Dataset entries:
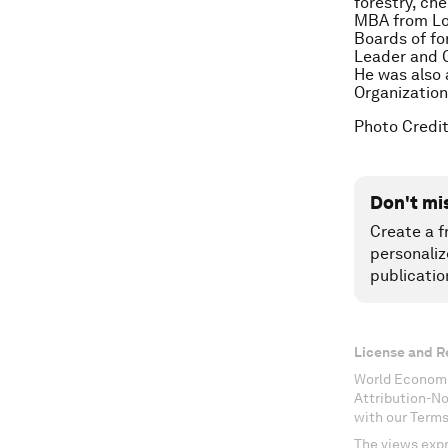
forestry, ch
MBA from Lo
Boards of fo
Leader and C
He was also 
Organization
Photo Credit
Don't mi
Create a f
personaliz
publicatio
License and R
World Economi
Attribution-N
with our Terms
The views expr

* * *

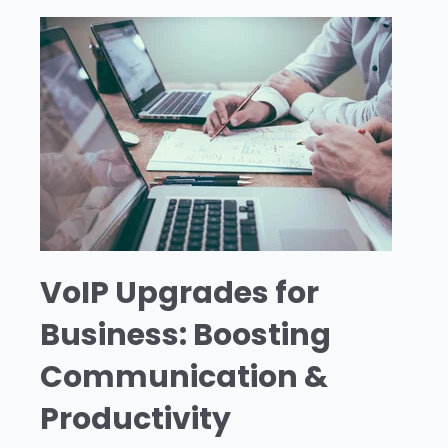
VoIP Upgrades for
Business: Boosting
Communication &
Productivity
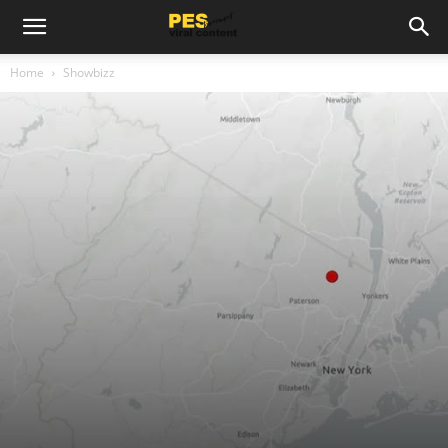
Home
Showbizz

Exercise instructions
Exactly the lines above from the one with "forestry, ch" to the one with "The views expr", both included, are to be quoted; leave the rest out.

Exercise solution
forestry, ch
MBA from Lo
Boards of fo
Leader and C
He was also 
Organization
Photo Credit
Don't mi
Create a f
personaliz
publicatio
License and R
World Economi
Attribution-N
with our Terms
The views expr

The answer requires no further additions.